It’s your first volleyball match. You got your spiffy jersey on, maybe some kneepads (turtle shell, of course) and sick Asics. Because you’re awesome, Coach puts you in the starting line up! Whoa! Don’t panic. Luckily, you aren’t serving first. No sweat. The refs approach their positions, and the score lights up. “0-0”, it reads. Wait a minute… we didn’t go over scoring in my AllStar VBPro Clinic.
I’m here to help! The scoring system in volleyball is probably one of the simpler scoring systems when it comes to competitive sports. Unlike football (+6) or basketball (+2), in volleyball, you get 1 point whenever you win a rally. What’s a rally, you say?
Here’s a scenario for you: Your teammate serves the ball (a nice volley) to the other team. They pass, set, and spike it…. but it soars way over your head and out of bounds! Your team won the rally!
Basically, a rally is the duration of play from serving to ending, until someone has to serve again. During a rally, you want to keep the ball in the air for as long as possible. Whichever team lets the ball land on their own side, or if a team cannot hit the ball within the 30×30’ square of the other team’s court, then the rally is over. You want to keep the ball off of your own side of the court and put it down on the other team’s court.

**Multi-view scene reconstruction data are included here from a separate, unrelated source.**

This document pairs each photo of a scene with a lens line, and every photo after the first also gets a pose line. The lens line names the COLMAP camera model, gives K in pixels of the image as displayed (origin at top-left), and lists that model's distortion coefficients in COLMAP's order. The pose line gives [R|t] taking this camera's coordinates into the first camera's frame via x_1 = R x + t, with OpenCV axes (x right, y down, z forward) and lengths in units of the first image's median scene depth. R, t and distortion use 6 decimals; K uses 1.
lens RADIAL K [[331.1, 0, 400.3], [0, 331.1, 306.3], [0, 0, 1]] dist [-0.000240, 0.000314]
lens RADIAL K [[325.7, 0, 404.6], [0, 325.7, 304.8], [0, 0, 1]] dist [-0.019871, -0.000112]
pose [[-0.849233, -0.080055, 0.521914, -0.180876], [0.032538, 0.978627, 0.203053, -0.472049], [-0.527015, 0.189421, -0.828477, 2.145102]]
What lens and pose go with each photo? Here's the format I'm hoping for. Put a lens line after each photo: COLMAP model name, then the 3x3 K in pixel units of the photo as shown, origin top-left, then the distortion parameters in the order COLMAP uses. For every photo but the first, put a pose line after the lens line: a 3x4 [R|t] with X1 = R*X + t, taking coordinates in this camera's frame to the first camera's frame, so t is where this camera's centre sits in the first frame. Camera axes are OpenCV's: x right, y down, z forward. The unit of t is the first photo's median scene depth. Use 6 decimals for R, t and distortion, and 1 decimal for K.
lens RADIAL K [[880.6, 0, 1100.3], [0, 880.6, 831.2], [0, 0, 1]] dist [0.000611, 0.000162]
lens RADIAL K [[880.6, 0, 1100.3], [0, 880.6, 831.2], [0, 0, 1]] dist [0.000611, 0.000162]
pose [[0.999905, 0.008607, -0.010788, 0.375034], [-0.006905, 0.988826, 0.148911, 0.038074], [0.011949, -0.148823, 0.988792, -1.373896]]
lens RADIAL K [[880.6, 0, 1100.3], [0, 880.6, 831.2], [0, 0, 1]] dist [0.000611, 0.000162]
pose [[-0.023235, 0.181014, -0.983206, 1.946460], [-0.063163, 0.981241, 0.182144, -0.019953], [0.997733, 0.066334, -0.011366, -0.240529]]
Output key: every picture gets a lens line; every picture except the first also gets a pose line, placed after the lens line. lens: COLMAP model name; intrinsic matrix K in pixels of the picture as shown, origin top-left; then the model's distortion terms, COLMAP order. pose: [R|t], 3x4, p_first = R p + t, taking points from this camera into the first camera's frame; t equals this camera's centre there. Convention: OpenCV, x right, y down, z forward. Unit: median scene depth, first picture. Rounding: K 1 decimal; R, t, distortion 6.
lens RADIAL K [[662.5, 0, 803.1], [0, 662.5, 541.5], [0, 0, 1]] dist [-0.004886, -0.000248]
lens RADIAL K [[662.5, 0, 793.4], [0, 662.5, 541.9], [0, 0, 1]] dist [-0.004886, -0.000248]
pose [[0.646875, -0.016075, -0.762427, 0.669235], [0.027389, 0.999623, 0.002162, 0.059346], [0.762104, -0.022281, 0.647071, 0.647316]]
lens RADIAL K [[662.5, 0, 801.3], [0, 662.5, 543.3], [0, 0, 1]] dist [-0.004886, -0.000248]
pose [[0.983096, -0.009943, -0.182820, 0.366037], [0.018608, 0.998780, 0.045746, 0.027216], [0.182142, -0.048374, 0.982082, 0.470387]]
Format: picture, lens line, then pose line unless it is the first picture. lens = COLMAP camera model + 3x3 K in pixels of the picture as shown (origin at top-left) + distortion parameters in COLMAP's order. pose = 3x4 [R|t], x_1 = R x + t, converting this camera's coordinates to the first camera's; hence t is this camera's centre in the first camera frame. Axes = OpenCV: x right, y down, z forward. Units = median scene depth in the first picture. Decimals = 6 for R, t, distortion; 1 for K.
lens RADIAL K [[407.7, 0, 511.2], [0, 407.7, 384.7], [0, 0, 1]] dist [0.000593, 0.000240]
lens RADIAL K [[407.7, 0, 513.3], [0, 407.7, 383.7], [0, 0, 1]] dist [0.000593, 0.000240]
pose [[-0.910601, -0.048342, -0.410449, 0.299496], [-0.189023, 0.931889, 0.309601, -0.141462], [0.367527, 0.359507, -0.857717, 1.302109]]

Winning a rally also occurs when a player from the other team touches the ball, and they aren’t able to send the ball back over. So, the ball doesn’t necessarily have to touch the ground. Remember, each team only gets three touches to get the ball back over (And, one player can’t hit it twice back to back. They can hit it twice in the same three-touch play, though).
Every time you win a rally, you get a point. This style of scoring is called rally scoring (cough cough). There is another style that used to be implemented in volleyball, and that is called sideout scoring. If you ever hear a team chanting “S-I-S-I-D-S-I-D-E-O-U-T, SIDEOUT” that’s what it’s from. In that style, you had to serve the ball to earn the point. Back then games were a lotttt slower, and there were many “donuts” (This is not the tasty donut, but rather when the score never gets passed 0-0! Can you imagine?! I can. I played that style and it was brutal.)
Luckily rally scoring is the norm. Most games these days play until 25 points, but in some professional matches, it is scored to 30. If you reach 25 first, you win. However, there is a caveat! If you reach 25, but the other team has 24, you don’t win right away! In fact, you have to score again to get 26, so you can win by two points. Don’t ask me why it is, but this is the way it is. Teams can go back and forth until someone wins by two, or unless the game is capped by the referee (this means that the score can only go to, say, 30. So, after 25, you try to win by two or get to 30 first).
And that’s it for game one. Yes, most matches consist of at least three sets or games and play best out of three. If you win the first two games, then you don’t have to play a third. If each team wins one game, then you play a third game. The third game is the wild card!
In game three, the scoring system is still rally (1+ per rally), but you only play to 15. Before the game starts, captains go up to flip a coin for side or receive, so the teams will reset who has which side and who serves first (this may be different than when established at the start of a match). At point 8, the teams switch sides. Gotta make it even!. The third game is also won by two, so don’t relax once you hit 14!
Well, that’s about it for the scoring system. Have fun and good luck!